> **Task prompt**: Update the text of all the items below by replacing "Opening Hours" with "Hours of Operation" and leaving everything else unchanged. Omit the pictures from your answer.

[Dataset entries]
● ● ● ● ●

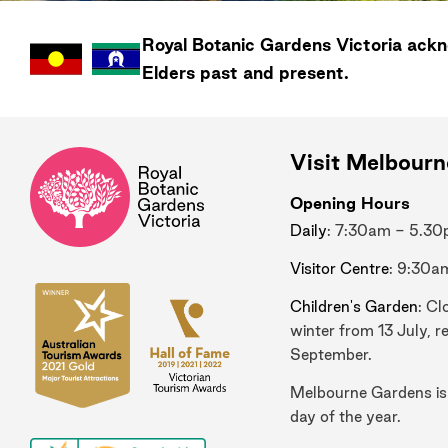
Royal Botanic Gardens
Victoria
ackno
Elders past and present.
Visit Melbour
Opening Hours
Daily
: 7:30am - 5.3
Visitor Centre
: 9:30a
Children's Garden
: Cl
winter from 13 July, r
September.
Melbourne Gardens is
day of the year.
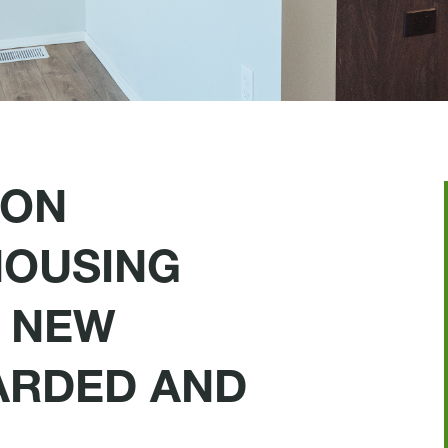
 ON
HOUSING
 NEW
ARDED AND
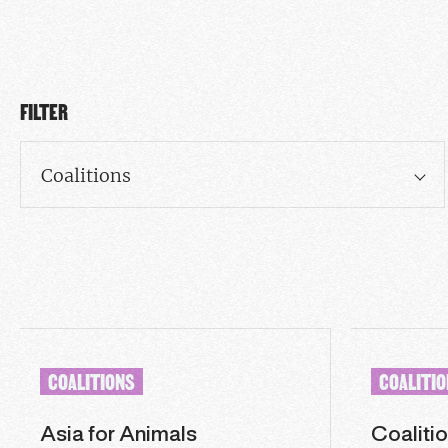
FILTER
Coalitions
COALITIONS
COALITI
Asia for Animals
Coalitio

● ● ● ● ●

> **Written response**:
Royal Botanic Gardens
Victoria
ackno
Elders past and present.
Visit Melbour
Hours of Operation
Daily
: 7:30am - 5.3
Visitor Centre
: 9:30a
Children's Garden
: Cl
winter from 13 July, r
September.
Melbourne Gardens is
day of the year.
 ON
HOUSING
 NEW
ARDED AND
FILTER
Coalitions
COALITIONS
COALITI
Asia for Animals
Coalitio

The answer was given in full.